Sur le deuxième sujet, l’élu communiste Pierre Ouzoulias répond par l’affirmative, il est évident selon lui que les pratiques artistiques aspirent à transformer le monde. « C’est même dans l’ADN de ma famille politique, les communistes ont toujours considéré la culture comme un outil d’insertion, d’éducation et d’émancipation à la fois par la beauté mais également en offrant un discours sur le monde différent de celui du politique. » Un avis également partagé par la sénatrice Esther Benbassa. « L’art change notre vision du monde, c’est un apprentissage de l’intime et de la pensée. On entre en communication avec les autres », explique-t-elle. Après les confinements à répétition et l’instauration de règles sanitaires strictes dans les lieux de diffusion, le milieu de la culture tourne au ralenti, « il est urgent de revenir à ces valeurs artistiques, du regard ou du toucher pour éveiller nos sens et notre regard sur le monde. » Moins inspiré sur ce sujet, le sénateur Max Brisson préfère rendre copie blanche. « Je risquerai d’enfoncer des portes ouvertes », explique-t-il. « La philosophie est une matière qui m’inspire mais je suis plus à l’aise sur les questions en lien avec la philosophie politique et l’organisation de la cité. »

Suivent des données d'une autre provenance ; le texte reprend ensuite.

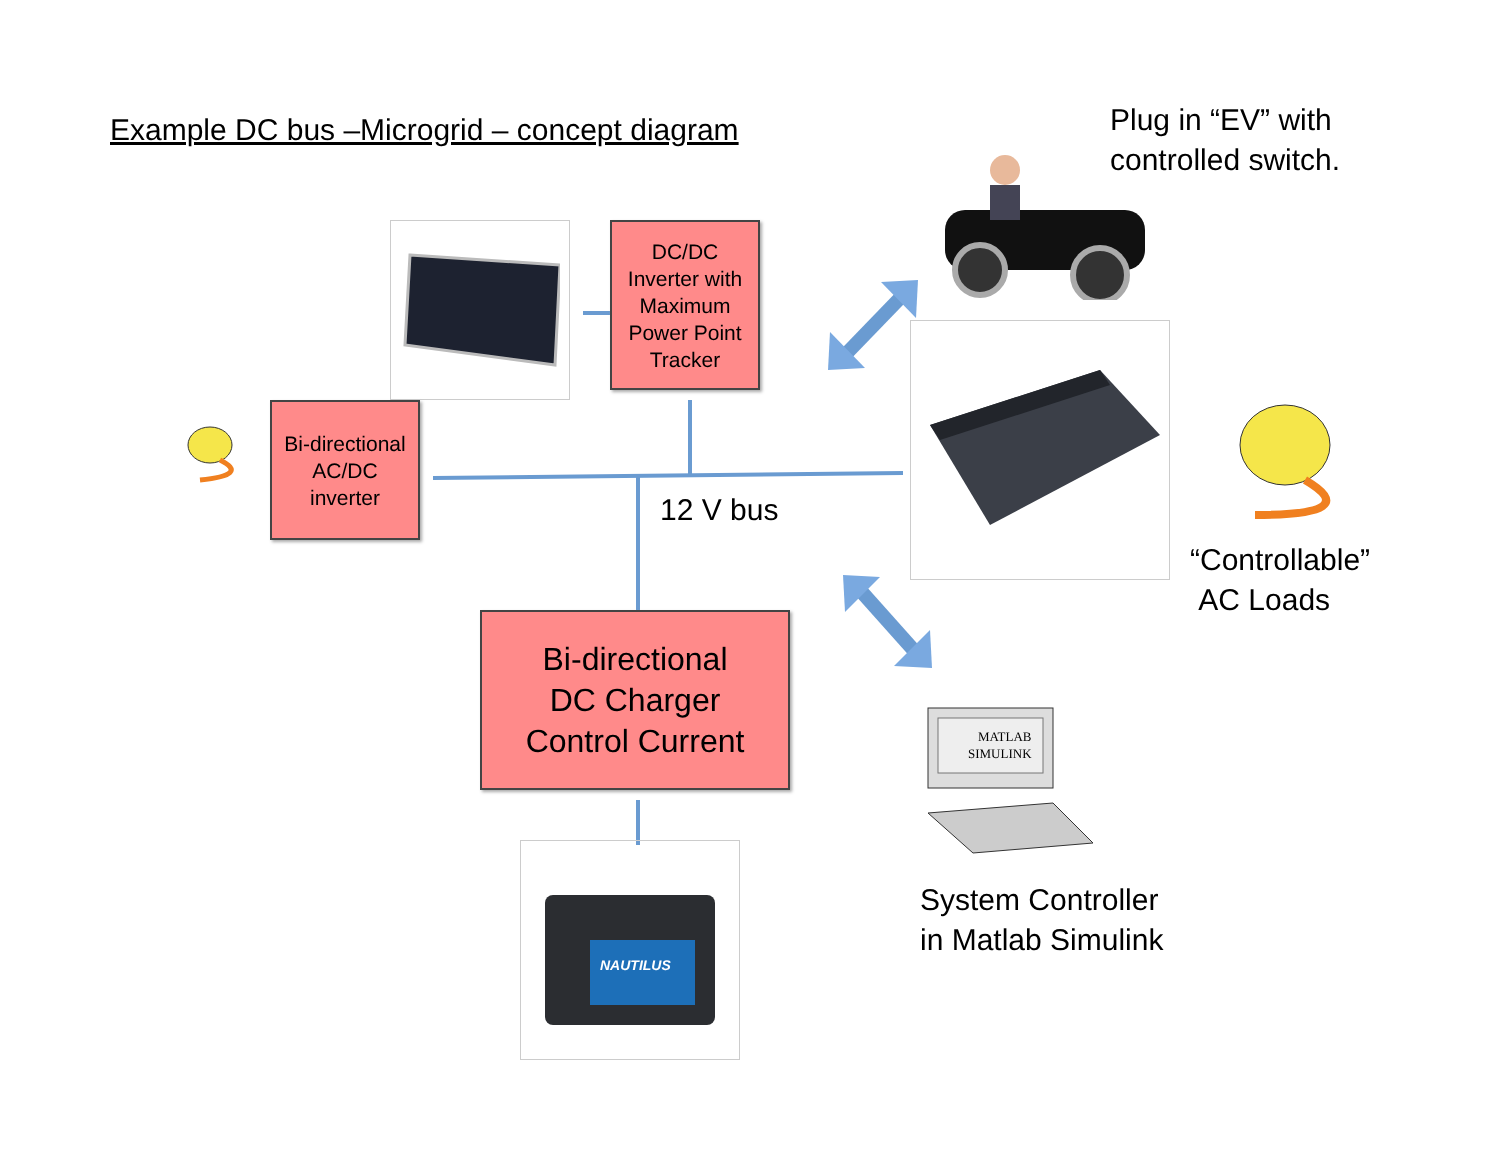Example DC bus –Microgrid – concept diagram
Plug in “EV” with controlled switch.
DC/DC
Inverter with
Maximum
Power Point
Tracker
Bi-directional
AC/DC
inverter
12 V bus
“Controllable”
AC Loads
Bi-directional
DC Charger
Control Current
MATLAB
SIMULINK
NAUTILUS
System Controller
in Matlab Simulink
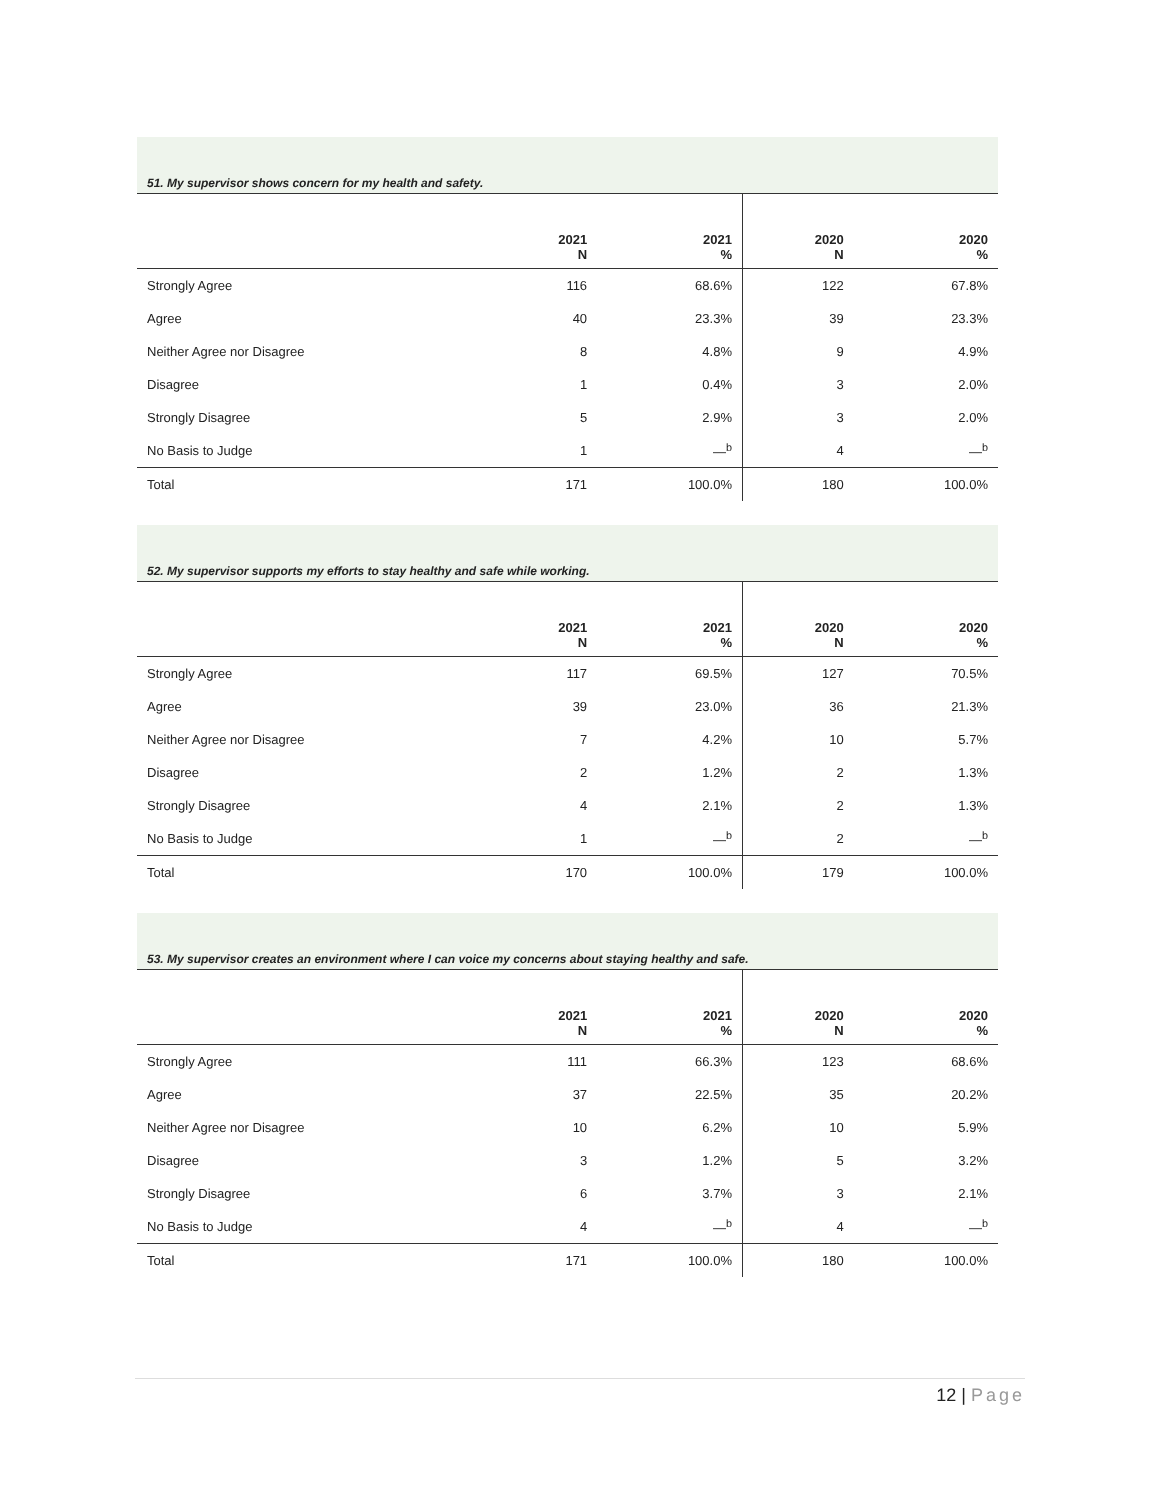51. My supervisor shows concern for my health and safety.
| | 2021 N | 2021 % | 2020 N | 2020 % |
| --- | --- | --- | --- | --- |
| Strongly Agree | 116 | 68.6% | 122 | 67.8% |
| Agree | 40 | 23.3% | 39 | 23.3% |
| Neither Agree nor Disagree | 8 | 4.8% | 9 | 4.9% |
| Disagree | 1 | 0.4% | 3 | 2.0% |
| Strongly Disagree | 5 | 2.9% | 3 | 2.0% |
| No Basis to Judge | 1 | —<sup>b</sup> | 4 | —<sup>b</sup> |
| Total | 171 | 100.0% | 180 | 100.0% |
52. My supervisor supports my efforts to stay healthy and safe while working.
| | 2021 N | 2021 % | 2020 N | 2020 % |
| --- | --- | --- | --- | --- |
| Strongly Agree | 117 | 69.5% | 127 | 70.5% |
| Agree | 39 | 23.0% | 36 | 21.3% |
| Neither Agree nor Disagree | 7 | 4.2% | 10 | 5.7% |
| Disagree | 2 | 1.2% | 2 | 1.3% |
| Strongly Disagree | 4 | 2.1% | 2 | 1.3% |
| No Basis to Judge | 1 | —<sup>b</sup> | 2 | —<sup>b</sup> |
| Total | 170 | 100.0% | 179 | 100.0% |
53. My supervisor creates an environment where I can voice my concerns about staying healthy and safe.
| | 2021 N | 2021 % | 2020 N | 2020 % |
| --- | --- | --- | --- | --- |
| Strongly Agree | 111 | 66.3% | 123 | 68.6% |
| Agree | 37 | 22.5% | 35 | 20.2% |
| Neither Agree nor Disagree | 10 | 6.2% | 10 | 5.9% |
| Disagree | 3 | 1.2% | 5 | 3.2% |
| Strongly Disagree | 6 | 3.7% | 3 | 2.1% |
| No Basis to Judge | 4 | —<sup>b</sup> | 4 | —<sup>b</sup> |
| Total | 171 | 100.0% | 180 | 100.0% |
12 | Page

Bientôt les premières instances de philosophie organisées au Sénat ?

La philosophie est une discipline qui anime toujours le sénateur des Hauts-de-Seine Pierre Ouzoulias, plusieurs décennies après avoir décroché son diplôme du bac. « J’ai continué à en faire après le Lycée. Je propose d’inclure la philosophie dans la formation des sénateurs en proposant une réflexion sur le rôle des institutions dans l’Etat, des fonctionnaires et de sénateurs », ironise l’élu. « Je souhaite présenter au président du Sénat les premières instances sénatoriales de philosophie, on convoquerait chaque mois dans l’hémicycle un philosophe », explique-t-il.

 L’ex-ministre Jean-Michel Blanquer aura réussi ce tour de passe-passe, de marginaliser les mathématiques et d'affaiblir la philo. 

Plus à l’aise sur le terrain politique, Max Brisson se désole du fait que l’épreuve de philosophie soit tombée en désuétude au fil des années. « L’ex-ministre Jean-Michel Blanquer aura réussi ce tour de passe-passe, de marginaliser les mathématiques et d'affaiblir la philo. Cette épreuve autrefois charnière dans le cursus des élèves ne compte plus pour grand-chose et dispose d’un coefficient réduit [La philosophie représente un coefficient 8 pour les élèves de filière générale sur un total de 100, ndlr]. Il faut un ministre ayant la volonté de préserver cette spécificité nationale, symbole du cartésianisme à la française », précise le sénateur LR.